1-1. named_children()을 통한 weight 변환(1)

자 이제 named_children()을 통하여 Linear layer( $\simeq$ sub, child class)에 접근하여 weight를 변경해보자

for _, child in t.named_children():
    if isinstance(child, nn.Linear):
        print(f"변경 전 weight: {child.weight}")
        
        child.weight.data.fill_(7)
        print(f"변경 후 weight: {child.weight}")

변경 전 weight: Parameter containing:
tensor([[ 0.0002, -0.0105,  0.0028,  ...,  0.0121, -0.0053, -0.0080]],
       requires_grad=True)
변경 후 weight: Parameter containing:
tensor([[7., 7., 7.,  ..., 7., 7., 7.]], requires_grad=True)

먼저 named_children() generator + for loop를 통해서 모든 layer를 돈다.
isinstance를 통해 해당 layer가 nn.Linear일 경우
1. 변경 전 weight를 출력
2. weight를 모두 7로 변경
3. 변경 후 weight를 출력

1-2. named_children()을 통한 weight 변환(2)

이번에는 여러개의 Convolutional layer(Sequential의 하위클래스, 여러개있음)에 접근하여 weight를 변경해보자

[!] weight의 차원이 너무 커서 출력 시 보기힘들어서 [0,0,0]부분만 인덱싱하여 출력함

for _, child in t.named_children():
    if isinstance(child, nn.Sequential):   # Sequential 밑으로 접근
    
        for _, sub_child in child.named_children():
            if isinstance(sub_child, nn.Conv2d):
                print(f"변경 전 weight: {sub_child.weight[0,0,0]}")
                sub_child.weight.data.fill_(741)
                print(f"변경 후 weight: {sub_child.weight[0,0,0]}")

변경 전 weight: tensor([ 0.0725,  0.0872,  0.0445, -0.0856], grad_fn=<SelectBackward0>)
변경 후 weight: tensor([741., 741., 741., 741.], grad_fn=<SelectBackward0>)

변경 전 weight: tensor([-0.0140,  0.0265, -0.0020,  0.0028], grad_fn=<SelectBackward0>)
변경 후 weight: tensor([741., 741., 741., 741.], grad_fn=<SelectBackward0>)
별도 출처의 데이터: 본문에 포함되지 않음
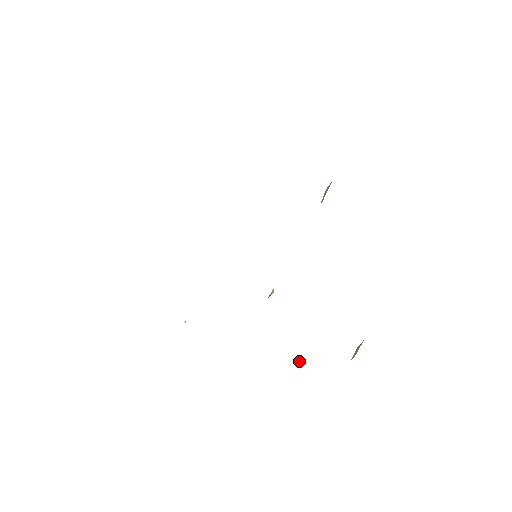
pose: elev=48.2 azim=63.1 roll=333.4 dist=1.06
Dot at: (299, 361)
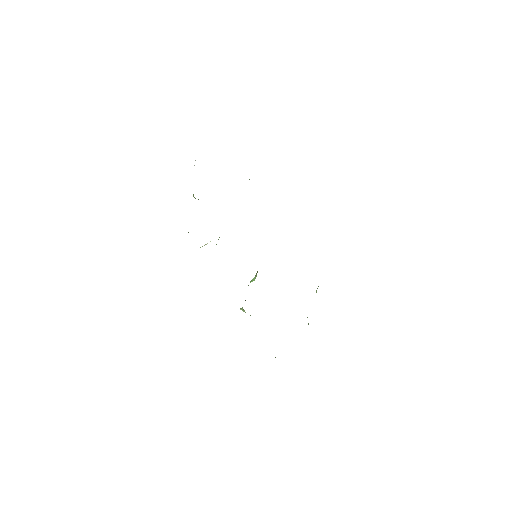
Dot at: occluded
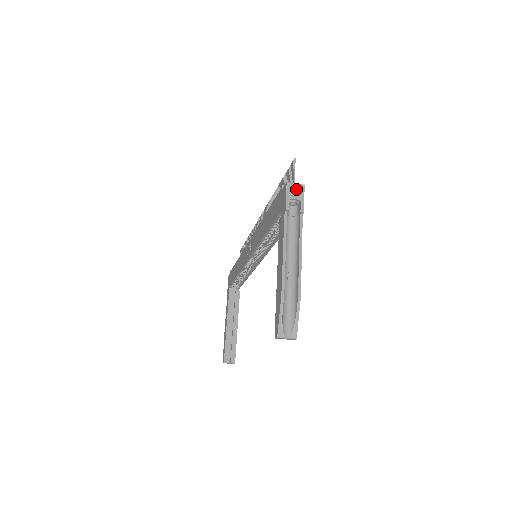
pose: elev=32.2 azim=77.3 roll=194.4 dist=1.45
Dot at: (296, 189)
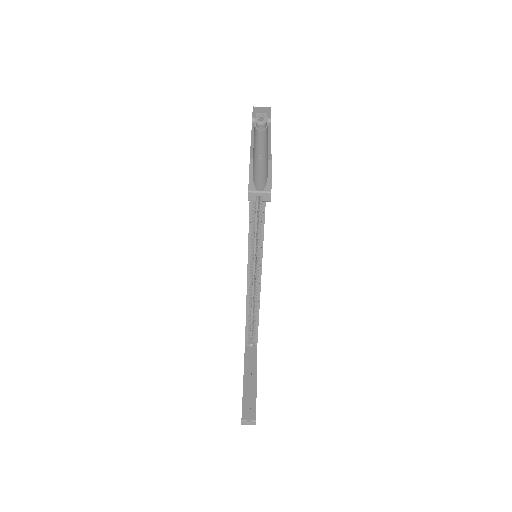
Dot at: (262, 109)
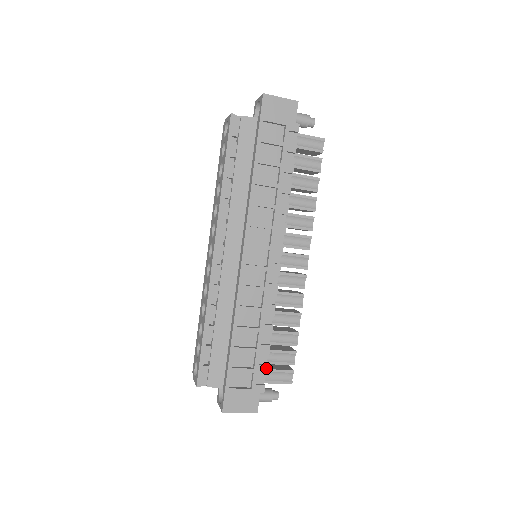
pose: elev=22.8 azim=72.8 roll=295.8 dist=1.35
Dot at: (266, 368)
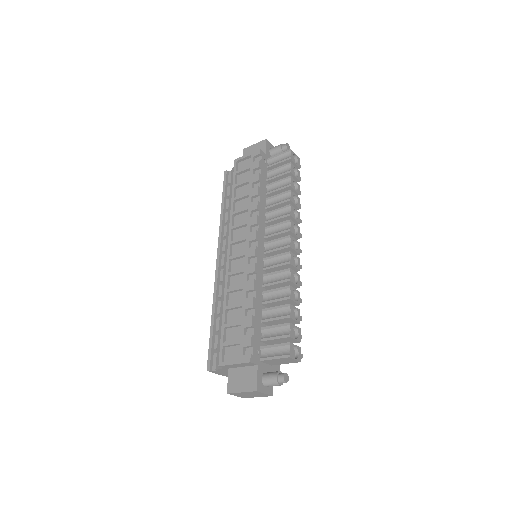
Dot at: (250, 337)
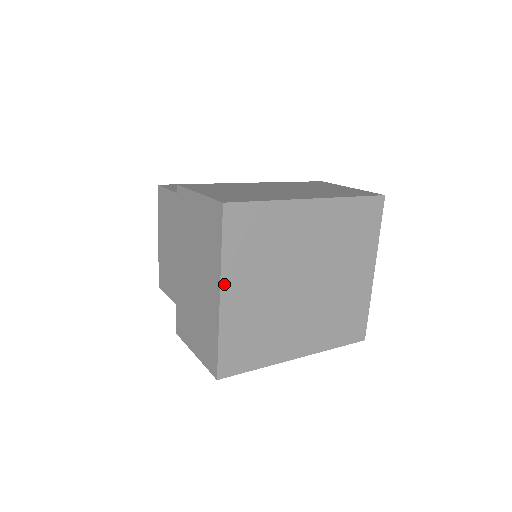
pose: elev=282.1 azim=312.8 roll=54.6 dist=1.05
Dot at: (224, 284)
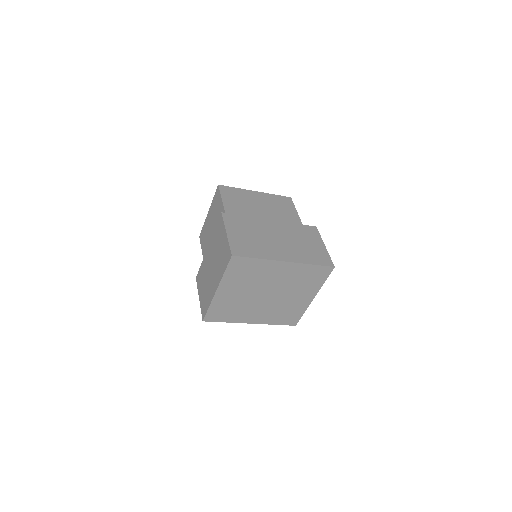
Dot at: (220, 286)
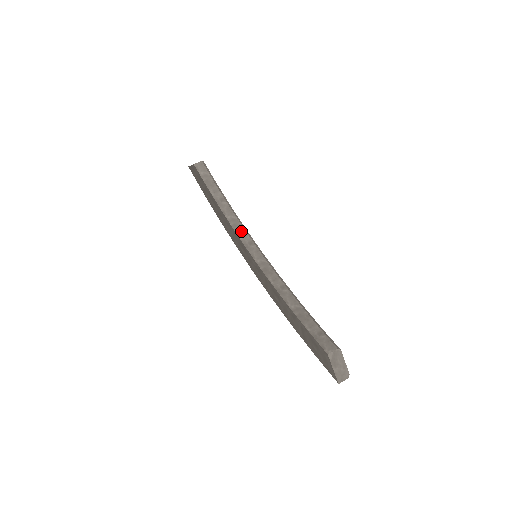
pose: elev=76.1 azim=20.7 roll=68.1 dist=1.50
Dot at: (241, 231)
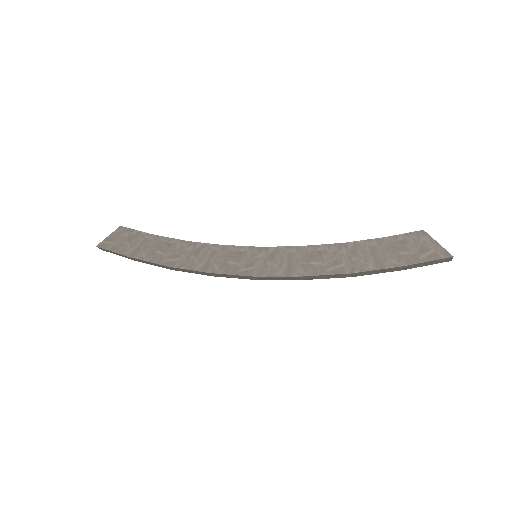
Dot at: occluded
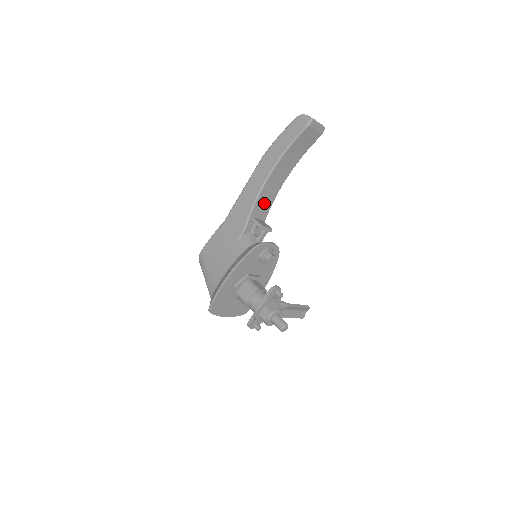
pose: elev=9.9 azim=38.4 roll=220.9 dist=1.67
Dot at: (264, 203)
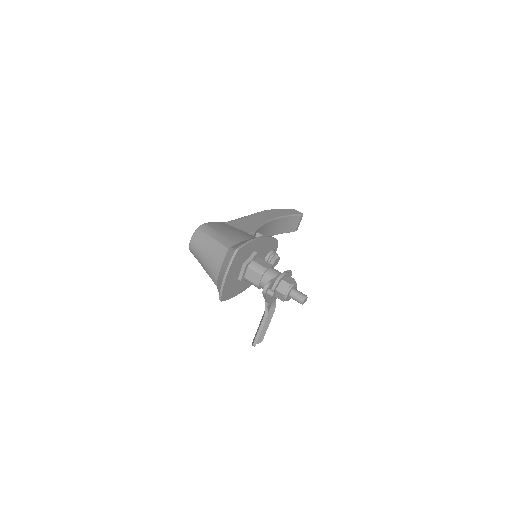
Dot at: occluded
변경 전 weight: tensor([ 0.0049,  0.0044, -0.0071,  0.0044], grad_fn=<SelectBackward0>)
변경 후 weight: tensor([741., 741., 741., 741.], grad_fn=<SelectBackward0>)

1-3. named_children()을 통한 weight 변환(3)

~~귀찮지만 마지막으로~~ Convolutional, Linear layer에 접근하여 weight를 normal distribution(mean=0, std=0.02)로 변환, 즉 initiate(초기화)해보자
[+] normal distribution initiate : .normal_(mean, std)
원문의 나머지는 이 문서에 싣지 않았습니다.